Cakes and picnics into wilderness

The Hymamshu Jyothi Kala Peetha was far ahead of its time. No one had heard of the concept of a pre-school yet.

Published: 27th December 2016 11:52 PM  |   Last Updated: 28th December 2016 03:56 AM   |  A+A-

Hymamshu Jyothi Kala Peetha  S Manjunath

Express News Service

The Hymamshu Jyothi Kala Peetha was far ahead of its time. No one had heard of the concept of a pre-school yet. Schools today talk about mixing academics and co-curricular in equal measure.  Hymamshu started with this ideology back in 1942. All this had a lasting influence on its students

BENGALURU: Bengaluru’s first pre-primary school or shishu vihar, the Hymamshu Jyothi Kala Peetha started back in 1942 in Malleswaram celebrated its 75 years recently. A few alumni took City Express down memory lane on how life was like as a student at the school during its early years and how the school moulded them as individuals.
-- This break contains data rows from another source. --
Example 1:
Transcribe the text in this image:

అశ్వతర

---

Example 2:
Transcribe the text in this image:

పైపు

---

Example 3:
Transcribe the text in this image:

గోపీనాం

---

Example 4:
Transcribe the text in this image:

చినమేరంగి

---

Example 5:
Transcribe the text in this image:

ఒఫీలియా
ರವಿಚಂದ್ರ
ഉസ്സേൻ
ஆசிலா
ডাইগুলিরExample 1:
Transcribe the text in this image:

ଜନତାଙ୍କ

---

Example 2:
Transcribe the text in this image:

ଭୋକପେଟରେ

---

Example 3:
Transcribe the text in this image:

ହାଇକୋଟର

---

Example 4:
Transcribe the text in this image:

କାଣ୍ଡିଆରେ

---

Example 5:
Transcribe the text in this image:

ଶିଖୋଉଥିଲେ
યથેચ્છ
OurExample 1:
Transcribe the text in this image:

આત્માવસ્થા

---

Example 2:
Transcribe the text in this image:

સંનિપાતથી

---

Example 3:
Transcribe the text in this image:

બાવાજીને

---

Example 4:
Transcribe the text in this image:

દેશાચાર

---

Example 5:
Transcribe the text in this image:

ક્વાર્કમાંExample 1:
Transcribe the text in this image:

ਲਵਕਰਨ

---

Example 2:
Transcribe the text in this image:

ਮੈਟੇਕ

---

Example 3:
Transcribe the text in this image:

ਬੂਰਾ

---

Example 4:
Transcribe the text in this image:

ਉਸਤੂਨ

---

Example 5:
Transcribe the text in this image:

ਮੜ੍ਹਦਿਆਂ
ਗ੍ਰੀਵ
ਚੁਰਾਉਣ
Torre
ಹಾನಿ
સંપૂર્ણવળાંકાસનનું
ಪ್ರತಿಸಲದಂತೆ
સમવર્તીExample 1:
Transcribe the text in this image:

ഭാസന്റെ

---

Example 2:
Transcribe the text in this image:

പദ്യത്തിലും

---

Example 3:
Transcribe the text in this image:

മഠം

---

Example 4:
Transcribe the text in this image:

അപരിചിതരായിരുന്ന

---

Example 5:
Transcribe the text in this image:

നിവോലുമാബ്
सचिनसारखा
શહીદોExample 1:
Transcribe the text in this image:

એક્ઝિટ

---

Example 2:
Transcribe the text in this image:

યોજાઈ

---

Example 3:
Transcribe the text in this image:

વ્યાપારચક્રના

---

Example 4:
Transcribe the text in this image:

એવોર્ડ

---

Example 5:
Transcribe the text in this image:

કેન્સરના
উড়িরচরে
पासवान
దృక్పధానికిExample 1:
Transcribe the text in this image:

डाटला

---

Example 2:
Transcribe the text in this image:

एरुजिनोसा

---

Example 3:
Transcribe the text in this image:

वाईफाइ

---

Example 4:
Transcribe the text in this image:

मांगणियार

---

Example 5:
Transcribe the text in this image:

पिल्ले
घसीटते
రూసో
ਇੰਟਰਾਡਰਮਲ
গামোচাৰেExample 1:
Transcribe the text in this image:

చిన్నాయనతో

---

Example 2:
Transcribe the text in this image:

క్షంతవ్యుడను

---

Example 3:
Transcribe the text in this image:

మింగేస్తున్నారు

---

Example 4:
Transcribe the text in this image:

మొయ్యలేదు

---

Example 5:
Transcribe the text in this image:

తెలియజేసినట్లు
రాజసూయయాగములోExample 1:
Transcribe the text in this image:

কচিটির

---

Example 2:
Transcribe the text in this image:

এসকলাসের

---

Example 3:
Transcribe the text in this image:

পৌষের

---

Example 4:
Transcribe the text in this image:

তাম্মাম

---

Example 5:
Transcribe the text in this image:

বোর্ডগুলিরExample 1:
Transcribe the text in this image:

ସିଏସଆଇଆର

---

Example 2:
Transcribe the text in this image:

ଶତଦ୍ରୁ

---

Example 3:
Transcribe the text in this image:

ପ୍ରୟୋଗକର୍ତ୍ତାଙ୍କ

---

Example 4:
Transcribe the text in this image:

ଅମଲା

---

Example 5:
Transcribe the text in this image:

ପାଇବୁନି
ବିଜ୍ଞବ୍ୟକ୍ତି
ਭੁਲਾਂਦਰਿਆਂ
V Prakash, 65, former director of the Central Food Technological Research Institute (CFTRI), Bengaluru and a Padma Shri awardee, studied in the school from nursery till class four between 1955 and 1959. He fondly remembers the practice of giving milk everyday to a stundet in the school during his time there. “This was something that was not done anywhere else at that time in a school. This one glass of milk had a long lasting effect on me,” he says.

Prasad has played a big part in the mid-day meal scheme in the state as the director of CFTRI. He also talks about the time when he and his classmates had to broadcast plays and recitals at the All India Radio at Rajbhavan Road. “After the program we would get cakes and sweets. It made all of us really happy. Come to think of it these sessions really boosted our confidence later in life,” he says.
One of the first five students of the school, Chitra A Rao, 80, is also the daughter of the school’s founders, ML Srinivasa Sastry, a dramatist and Sundaramma. “At that time there were no nursery schools for children. School would usually start when a child was 7 years or 8 years old. My parents would go door-to-door telling people about the merits of such a school. It had had only two rooms then,” says Chitra who is an artist.

Right from the beginning there was a lot of stress on not only academics but extracurricular activities like sports and art, says Chithra. “We would go on these short excursions to IISc. Back then it was more forested that what it is now. We would roam around and get lost,” she says. One of Chithra’s classmates is the former late Padma Shri awardee, M S Ramkumar.
B V Vijay Kumar, former vice-president, Global Sourcing (Infrastructure Engineering) Wipro joined the school from class one to class 4. “We used to take an hour’s nap. I still remember my teachers carrying me. There was such a bond between teachers and students,” he says.